◆ **Input for this task**:
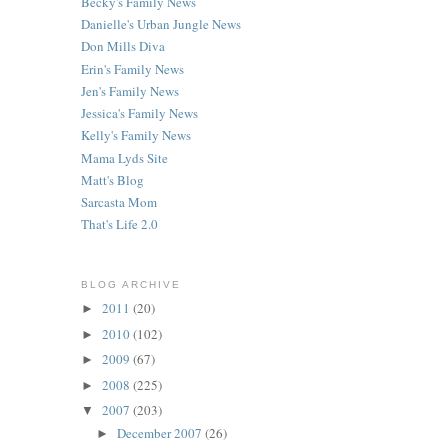
Becky's Family News
Danielle's Urban Jungle News
Don Mills Diva
Erin's Family News
Jen's Family News
Jessica's Family News
Kelly's Family News
Mama Lyds Site
Matt's Blog
Sarcasta Mom
That's Life 2.0
BLOG ARCHIVE
2011
(20)
►
2010
(102)
►
2009
(67)
►
2008
(225)
►
2007
(203)
▼
December 2007
(26)
►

◆ **Your objective**: Reproduce the text in the data above exactly, line for line, leaving out the pictures.

◆ **Task response**:
Becky's Family News
Danielle's Urban Jungle News
Don Mills Diva
Erin's Family News
Jen's Family News
Jessica's Family News
Kelly's Family News
Mama Lyds Site
Matt's Blog
Sarcasta Mom
That's Life 2.0
BLOG ARCHIVE
2011
(20)
►
2010
(102)
►
2009
(67)
►
2008
(225)
►
2007
(203)
▼
December 2007
(26)
►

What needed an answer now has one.